===== Quoted passage =====

Turn the external codebase into a compact AI-readable reference and extract the minimum onboarding guidance needed for later work.

What you provide

Confirmed project path and corrected metadata if phase 1 needed adjustments

What the agent does

Packages the codebase with mcp_repomix_pack_codebase using compress: true and style: "xml"
Keeps the package focused on the target project and excludes tests or demo projects where possible
Stores the packaging output identifier for later publishing and verification
Reads the project README when it exists, looking for installation, setup, usage, and getting-started instructions
Identifies main entry points such as package scripts, main.py, __main__.py, Main classes, main.rs, or equivalent language-specific entry files
Generates a short learning flow with three sections: setup, usage, and key components
Keeps each learning-flow step to 3-5 words and the whole outline under 20 lines
Falls back to a tech-stack-based generic learning flow when README extraction is not possible

What you get

A compressed XML package intended for AI consumption, not human reading
Draft content for {project-name}-onboarding.md

What to watch for

The workflow is for signatures and structure, not a full human-written architecture document
Large or noisy repos need careful packaging boundaries so the XML stays useful
The learning flow should stay brief; if it starts reading like prose documentation, it is off-spec

Phase 3. Publishing

Goal

Publish durable workspace artifacts that later agents can search and use.

What you provide

Corrections if file naming, project identity, or onboarding content is wrong

What the agent does

Publishes the compressed XML as {project-name}.xml without modifying the Repomix output
Creates {project-name}-onboarding.md as a short learning-flow document
Makes the onboarding document specify the Rosetta title and search instructions required by the workflow
Confirms both published document IDs
Cleans up temporary files used during packaging
Updates docs/ARCHITECTURE.md with the required rule telling later agents to use refsrc/{project-name}.xml and refsrc/{project-name}-onboarding.md with grep or search because the files are large
Combines that architecture rule cleanly when multiple external dependencies already exist

What you get

refsrc/{project-name}.xml
refsrc/{project-name}-onboarding.md
An architecture update that tells later workflows how to use those files

What to watch for

The source names the publishing outcomes and required architecture rule, but does not define an exact temporary-file pattern or exact placement mechanics beyond the refsrc targets
The onboarding document must stay brief and operational, not become a long narrative

Phase 4. Verification

Goal

Prove that the newly published reference set is searchable and usable by later AI tasks.

What you provide

Final review of the published artifacts and verification evidence

What the agent does

Searches by project name
Verifies that the expected tags are present
Displays the learning flow back to you
Confirms that AI onboarding succeeded

What you get

Evidence that the reference package can be found again by project name
Final confirmation that later workflows can use the onboarded external dependency

What to watch for

The workflow source defines the verification checklist, but does not prescribe a separate report file
If search does not find the artifacts cleanly, onboarding is not complete

How To Review Results

Review the workflow at two levels: metadata correctness early, then artifact usefulness at the end.

===== Records supplied =====

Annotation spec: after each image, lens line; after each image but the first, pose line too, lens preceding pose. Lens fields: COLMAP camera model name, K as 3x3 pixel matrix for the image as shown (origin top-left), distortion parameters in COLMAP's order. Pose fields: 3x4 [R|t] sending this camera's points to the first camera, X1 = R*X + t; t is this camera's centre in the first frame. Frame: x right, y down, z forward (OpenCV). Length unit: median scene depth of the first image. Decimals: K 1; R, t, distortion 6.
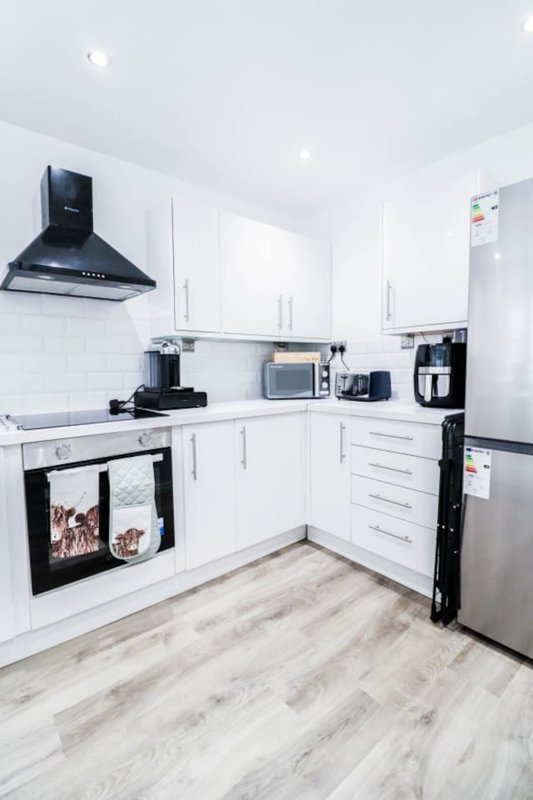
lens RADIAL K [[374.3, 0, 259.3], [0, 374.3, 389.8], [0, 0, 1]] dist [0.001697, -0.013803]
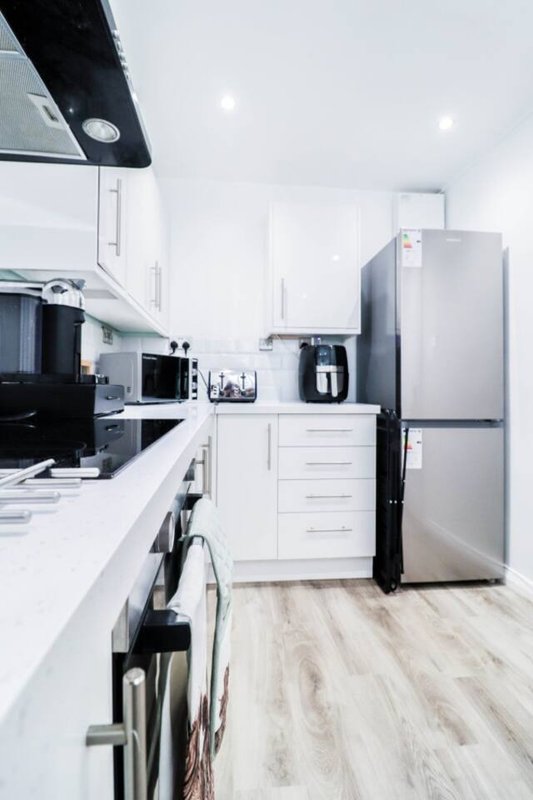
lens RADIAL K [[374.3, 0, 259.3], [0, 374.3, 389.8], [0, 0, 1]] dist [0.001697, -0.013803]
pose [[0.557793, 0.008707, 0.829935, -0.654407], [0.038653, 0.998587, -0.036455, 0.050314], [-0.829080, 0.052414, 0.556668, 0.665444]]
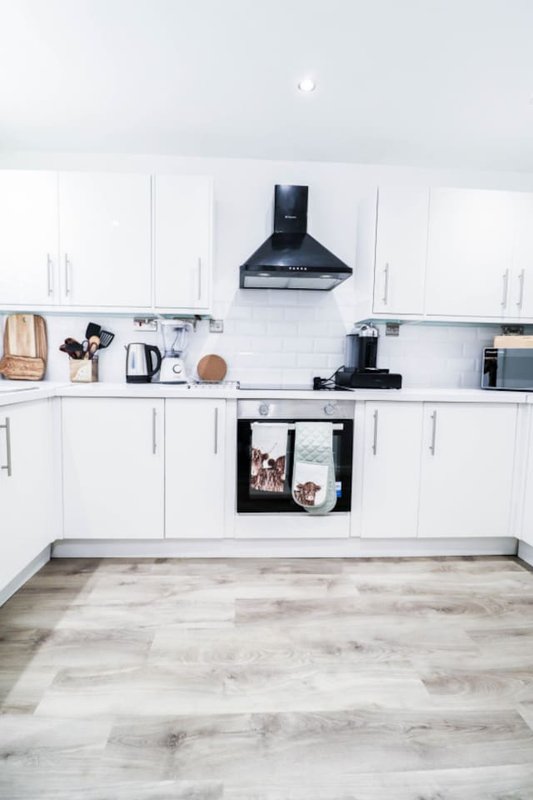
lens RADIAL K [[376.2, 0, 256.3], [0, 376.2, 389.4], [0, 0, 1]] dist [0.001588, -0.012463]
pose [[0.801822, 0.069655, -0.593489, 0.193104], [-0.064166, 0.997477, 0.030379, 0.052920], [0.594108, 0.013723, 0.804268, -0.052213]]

=====
===== Records supplied =====

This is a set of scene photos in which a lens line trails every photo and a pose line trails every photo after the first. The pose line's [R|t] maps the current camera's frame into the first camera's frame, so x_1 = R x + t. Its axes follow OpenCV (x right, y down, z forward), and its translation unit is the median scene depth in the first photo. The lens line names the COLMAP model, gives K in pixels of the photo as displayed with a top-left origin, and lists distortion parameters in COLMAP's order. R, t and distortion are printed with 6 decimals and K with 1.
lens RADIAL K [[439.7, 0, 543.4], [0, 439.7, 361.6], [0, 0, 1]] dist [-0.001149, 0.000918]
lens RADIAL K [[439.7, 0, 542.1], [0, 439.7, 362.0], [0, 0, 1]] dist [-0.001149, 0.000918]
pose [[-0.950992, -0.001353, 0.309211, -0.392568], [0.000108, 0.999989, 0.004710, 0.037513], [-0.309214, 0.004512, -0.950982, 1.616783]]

=====

**Task**
Reproduce the onboarding workflow text between "A compressed XML" and "search and use.", inclusive, swapping "repos" for "repositories". The records have no connection to the text.

**Answer space**
A compressed XML package intended for AI consumption, not human reading
Draft content for {project-name}-onboarding.md

What to watch for

The workflow is for signatures and structure, not a full human-written architecture document
Large or noisy repositories need careful packaging boundaries so the XML stays useful
The learning flow should stay brief; if it starts reading like prose documentation, it is off-spec

Phase 3. Publishing

Goal

Publish durable workspace artifacts that later agents can search and use.